I raised my eyebrows upon reading about the propose law. Obviously I am not in favor of such law to be implemented through the internet. Such law can not solve the cases of anonymity because people will and can find a way to hide their real identity just like what you’ve said on using different email addresses.

It is interesting the proposed change, I would agree with you there Allen. If you don’t like it, I suggest you object!

Thanks for your remarks Allen, welcome to the blogs community 🙂
Christopher – Admin Team

anonymity will continue until someone posts a comment that someone else does not like, it will then have to be removed whether it is justified or not. Quality comments present no problem, but criticism does.

As the online blogger community is at its all time high and will only increase in the future, the idea of anonymous blogging will soon meet its inevitable end.
An anonymous person has something to hide, which makes others a little uncomfortable.
To make everyone feel safe, there will be better verification techniques, more interaction and who knows, maybe audio blogging will be introduced in the future.

It will be interesting to see how blogging evolves, and better verification techniques can only be a good thing, but I do think that there are cases when not having to identify yourself leads to more openness. The police take anonymous tip offs because they know the advantages.

Activity 1 »
In the comment thread on the proposed law about online anonymity, why does the first commenter say the law cannot solve cases of anonymity?
Activity 2 »
Write the next comment in the thread about online anonymity and the proposed law, picking up after its last comment.

Provided records »
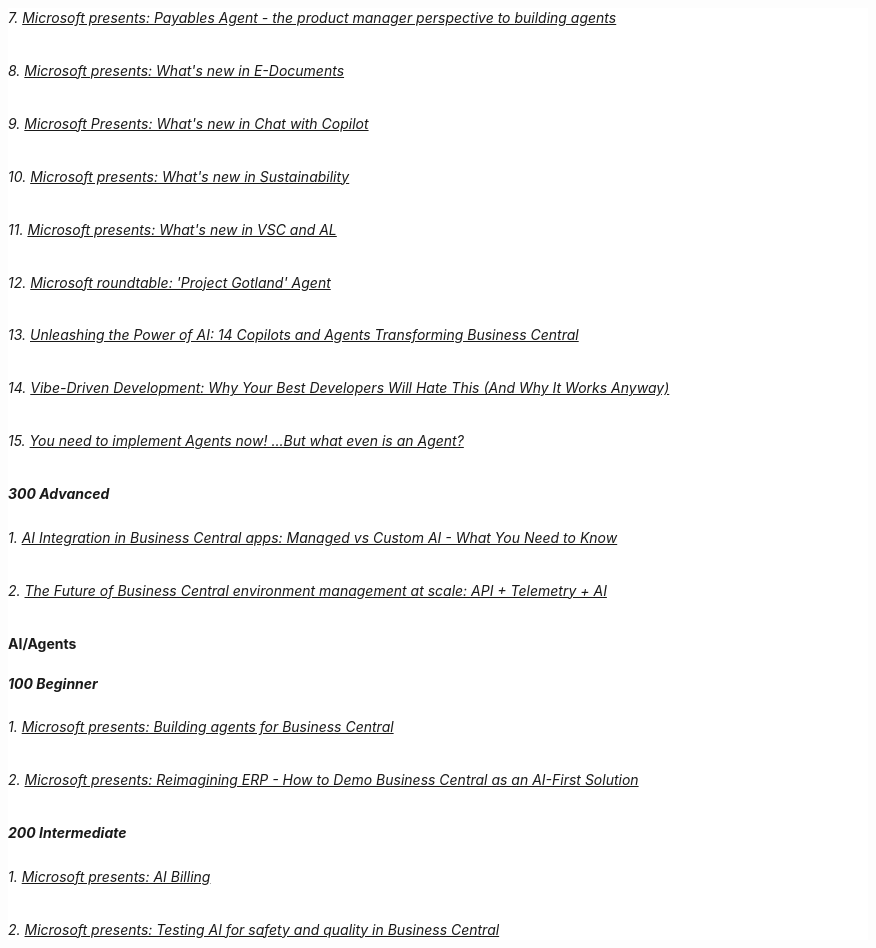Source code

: ###### 7. [Microsoft presents: Payables Agent - the product manager perspective to building agents](https://www.directionsforpartners.com/conferences-and-events/directions/emea2025/session-list?session=960358)
###### 8. [Microsoft presents: What's new in E-Documents](https://www.directionsforpartners.com/conferences-and-events/directions/emea2025/session-list?session=961842)
###### 9. [Microsoft Presents: What's new in Chat with Copilot](https://www.directionsforpartners.com/conferences-and-events/directions/emea2025/session-list?session=987495)
###### 10. [Microsoft presents: What's new in Sustainability](https://www.directionsforpartners.com/conferences-and-events/directions/emea2025/session-list?session=961835)
###### 11. [Microsoft presents: What's new in VSC and AL](https://www.directionsforpartners.com/conferences-and-events/directions/emea2025/session-list?session=1002281)
###### 12. [Microsoft roundtable: 'Project Gotland' Agent](https://www.directionsforpartners.com/conferences-and-events/directions/emea2025/session-list?session=963286)
###### 13. [Unleashing the Power of AI: 14 Copilots and Agents Transforming Business Central](https://www.directionsforpartners.com/conferences-and-events/directions/emea2025/session-list?session=948292)
###### 14. [Vibe-Driven Development: Why Your Best Developers Will Hate This (And Why It Works Anyway)](https://www.directionsforpartners.com/conferences-and-events/directions/emea2025/session-list?session=972521)
###### 15. [You need to implement Agents now! ...But what even is an Agent?](https://www.directionsforpartners.com/conferences-and-events/directions/emea2025/session-list?session=973239)
##### 300 Advanced
###### 1. [AI Integration in Business Central apps: Managed vs Custom AI - What You Need to Know](https://www.directionsforpartners.com/conferences-and-events/directions/emea2025/session-list?session=977530)
###### 2. [The Future of Business Central environment management at scale: API + Telemetry + AI](https://www.directionsforpartners.com/conferences-and-events/directions/emea2025/session-list?session=971794)
#### AI/Agents
##### 100 Beginner
###### 1. [Microsoft presents: Building agents for Business Central](https://www.directionsforpartners.com/conferences-and-events/directions/emea2025/session-list?session=1002282)
###### 2. [Microsoft presents: Reimagining ERP - How to Demo Business Central as an AI-First Solution](https://www.directionsforpartners.com/conferences-and-events/directions/emea2025/session-list?session=999906)
##### 200 Intermediate
###### 1. [Microsoft presents: AI Billing](https://www.directionsforpartners.com/conferences-and-events/directions/emea2025/session-list?session=999784)
###### 2. [Microsoft presents: Testing AI for safety and quality in Business Central](https://www.directionsforpartners.com/conferences-and-events/directions/emea2025/session-list?session=1001018)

Written reply 1 »
People will still find ways to hide their real identity, for example by using different email addresses. So the law would not stop anonymity.

Written reply 2 »
I understand that our governments want to (allegedly) safeguard people by trying to enact laws and regulations about the internet and blogging, I’m sure you’re familiar with the SOPA and Protect IP laws that some politicians are trying to put into effect. Luckily so many people are outraged I think (I hope) it does not go pass. I feel (as do many people in the US) that this would be a HUGE infringement on our rights.

It is the old argument of internet good internet bad at stake here. Good for democracy (sometimes if we think about the events in the Arab world) but bad for big business (think about complaints from the music and film industries etc). The government will try to legislate, because legislate is all they can do, and infringing human rights (as determined by non lawyers) does not seem to present any problem nowadays (my interpretation of course).